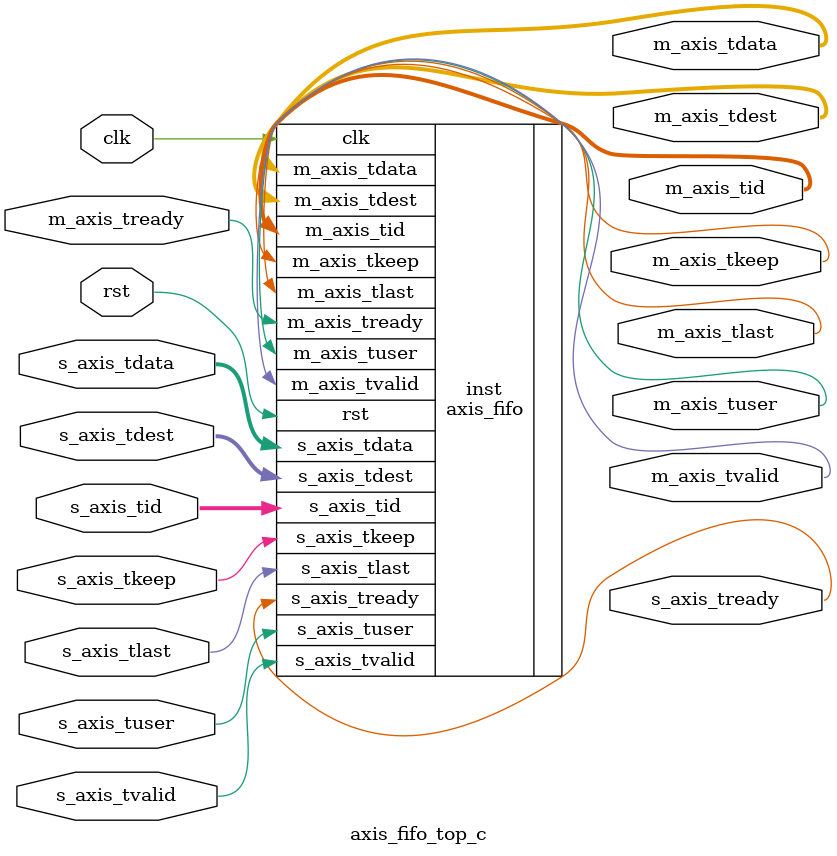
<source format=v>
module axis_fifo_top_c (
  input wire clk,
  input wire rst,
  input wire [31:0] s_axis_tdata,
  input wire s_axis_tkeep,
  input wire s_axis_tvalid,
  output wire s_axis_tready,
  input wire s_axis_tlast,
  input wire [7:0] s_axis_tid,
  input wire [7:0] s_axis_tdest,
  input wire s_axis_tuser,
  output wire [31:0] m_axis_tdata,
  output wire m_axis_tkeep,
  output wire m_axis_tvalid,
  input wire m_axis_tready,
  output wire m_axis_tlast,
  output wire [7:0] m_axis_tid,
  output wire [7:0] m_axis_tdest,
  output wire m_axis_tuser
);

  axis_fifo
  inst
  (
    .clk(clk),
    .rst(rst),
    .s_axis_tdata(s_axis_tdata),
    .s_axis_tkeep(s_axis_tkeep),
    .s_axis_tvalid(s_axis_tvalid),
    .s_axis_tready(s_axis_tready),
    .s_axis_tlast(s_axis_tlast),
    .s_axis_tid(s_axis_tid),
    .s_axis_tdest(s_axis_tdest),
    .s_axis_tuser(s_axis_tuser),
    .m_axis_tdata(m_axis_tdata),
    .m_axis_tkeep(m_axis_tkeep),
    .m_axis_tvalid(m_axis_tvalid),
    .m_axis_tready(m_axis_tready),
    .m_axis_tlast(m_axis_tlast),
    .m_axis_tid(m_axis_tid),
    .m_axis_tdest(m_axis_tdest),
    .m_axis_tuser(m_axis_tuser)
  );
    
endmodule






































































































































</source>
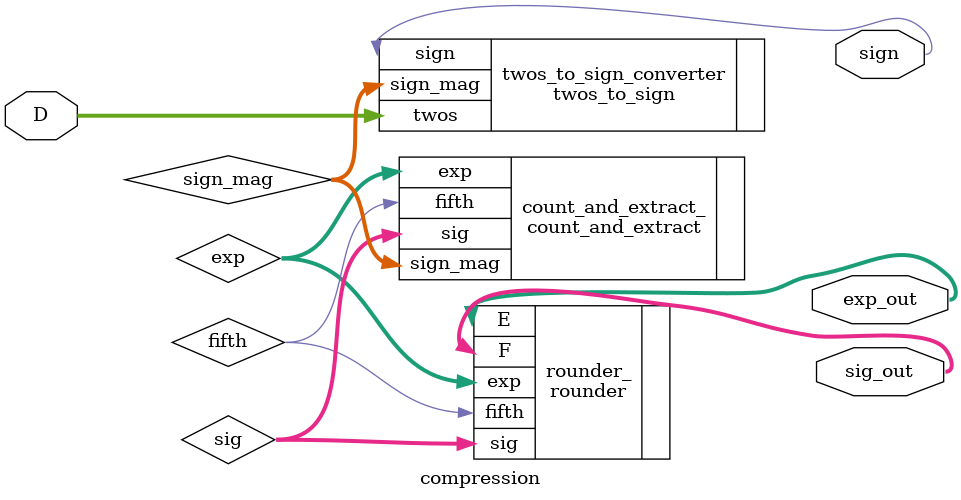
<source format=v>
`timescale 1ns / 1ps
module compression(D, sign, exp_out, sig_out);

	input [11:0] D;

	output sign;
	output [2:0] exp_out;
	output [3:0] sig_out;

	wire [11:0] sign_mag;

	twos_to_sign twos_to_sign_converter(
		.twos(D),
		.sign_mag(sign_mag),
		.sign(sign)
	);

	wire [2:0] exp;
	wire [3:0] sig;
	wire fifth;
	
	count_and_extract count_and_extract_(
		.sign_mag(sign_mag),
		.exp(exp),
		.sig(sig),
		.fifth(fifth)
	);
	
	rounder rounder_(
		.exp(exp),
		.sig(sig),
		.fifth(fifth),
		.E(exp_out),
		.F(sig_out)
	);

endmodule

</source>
****
The entries are to be reproduced exactly, excluding any pictures they contain.

<source format=v>
module axis_fifo_top_c (
  input wire clk,
  input wire rst,
  input wire [31:0] s_axis_tdata,
  input wire s_axis_tkeep,
  input wire s_axis_tvalid,
  output wire s_axis_tready,
  input wire s_axis_tlast,
  input wire [7:0] s_axis_tid,
  input wire [7:0] s_axis_tdest,
  input wire s_axis_tuser,
  output wire [31:0] m_axis_tdata,
  output wire m_axis_tkeep,
  output wire m_axis_tvalid,
  input wire m_axis_tready,
  output wire m_axis_tlast,
  output wire [7:0] m_axis_tid,
  output wire [7:0] m_axis_tdest,
  output wire m_axis_tuser
);

  axis_fifo
  inst
  (
    .clk(clk),
    .rst(rst),
    .s_axis_tdata(s_axis_tdata),
    .s_axis_tkeep(s_axis_tkeep),
    .s_axis_tvalid(s_axis_tvalid),
    .s_axis_tready(s_axis_tready),
    .s_axis_tlast(s_axis_tlast),
    .s_axis_tid(s_axis_tid),
    .s_axis_tdest(s_axis_tdest),
    .s_axis_tuser(s_axis_tuser),
    .m_axis_tdata(m_axis_tdata),
    .m_axis_tkeep(m_axis_tkeep),
    .m_axis_tvalid(m_axis_tvalid),
    .m_axis_tready(m_axis_tready),
    .m_axis_tlast(m_axis_tlast),
    .m_axis_tid(m_axis_tid),
    .m_axis_tdest(m_axis_tdest),
    .m_axis_tuser(m_axis_tuser)
  );
    
endmodule






































































































































</source>
<source format=v>
`timescale 1ns / 1ps
module compression(D, sign, exp_out, sig_out);

	input [11:0] D;

	output sign;
	output [2:0] exp_out;
	output [3:0] sig_out;

	wire [11:0] sign_mag;

	twos_to_sign twos_to_sign_converter(
		.twos(D),
		.sign_mag(sign_mag),
		.sign(sign)
	);

	wire [2:0] exp;
	wire [3:0] sig;
	wire fifth;
	
	count_and_extract count_and_extract_(
		.sign_mag(sign_mag),
		.exp(exp),
		.sig(sig),
		.fifth(fifth)
	);
	
	rounder rounder_(
		.exp(exp),
		.sig(sig),
		.fifth(fifth),
		.E(exp_out),
		.F(sig_out)
	);

endmodule

</source>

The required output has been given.